Diabla is 22 months old tomorrow (geez, time flies!) and I think we finally are starting to see some chest and some meat on those bones.




























Head shot









I know she will never be Siegerin, but I appreciate if you could give me a good critique to learn more about structure.


And just so you can compare, same dog early this year.


----------



## Catu (Sep 6, 2007)

BTW
58 cm. (22,8 inches) 
24,5 kg (54 lbs)


----------



## Effie325 (Aug 19, 2009)

Wow, maturity has definitely helped her out! She looks really pretty!
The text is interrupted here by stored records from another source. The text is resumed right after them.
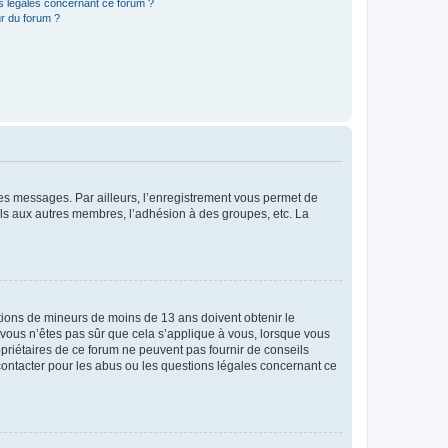
ns légales concernant ce forum ?
r du forum ?
 des messages. Par ailleurs, l’enregistrement vous permet de
els aux autres membres, l’adhésion à des groupes, etc. La
mations de mineurs de moins de 13 ans doivent obtenir le
i vous n’êtes pas sûr que cela s’applique à vous, lorsque vous
opriétaires de ce forum ne peuvent pas fournir de conseils
 contacter pour les abus ou les questions légales concernant ce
I can only imagine the teenage stages my boy will go through soon.


----------



## HeidiW (Apr 9, 2009)

Beautiful!!! My Bella is skinny, and now is just starting to fill out but still need more. she is 16 months.


----------



## Suki's Mom (Nov 24, 2008)

What a pretty face!! (Not that the rest of her isn't, but I just love that head shot.)


----------



## Kayos and Havoc (Oct 17, 2002)

She is pretty!!


----------



## littledmc17 (Apr 9, 2008)

she is gorgeous


----------



## FredD (Jul 5, 2009)

She is filling out nicely. Gorgeous!


----------



## Doc (Jan 13, 2009)

Nice top and bottom lines, croup looks good, nice front and rear angles, pasterns, feet look good. Would like a little more chest. Nice dog.


----------



## SunCzarina (Nov 24, 2000)

She's gorgeous overall. What a happy pretty face - it's the expression that does it for me.

Don't worry about the chest, it'll come. Morgan has a similar build, was a very very skinny girl when she was 18 months old. I don't recall exactly how old she was when she puffed out but eventually it happened.


----------



## Catu (Sep 6, 2007)

LOL! I don't worry, she has some DDR on her and I don't expect to be fully matured before 3 years old. Keep comments coming, thanks e everyone, specially Doc.


----------



## herno1 (Sep 10, 2008)

VERYT NICE!!! The shot of her face is awsome


----------



## Sherush (Jan 12, 2008)

Wow Jesse will be 22 months old in two days and isn't filling in yet (yes time has flew by). Diabla is looking great.


----------



## Catu (Sep 6, 2007)

No more critiques? The experts?
I don't mind having my feelings hurt, LOL


Funny how Jesse and Diabla are only two days apart


----------



## Brightelf (Sep 5, 2001)

Toughie, toughie, toughie!!







Diabla looks like such a strong, strong-minded dog with a gorgeous form! I also remember her picture with the seawolves (seals). Talk about sound temperament under distraction!







Her head looks so broad, her expression so strong-minded and extremely INTELLIGENT. You can tell that she is interested in learning everything-- a very bright dog, just looking at her expressions! I love her dense coat and strong neck. She looks feminine, but powerful and balanced, too. I LOVE Diabla, Catu!!


----------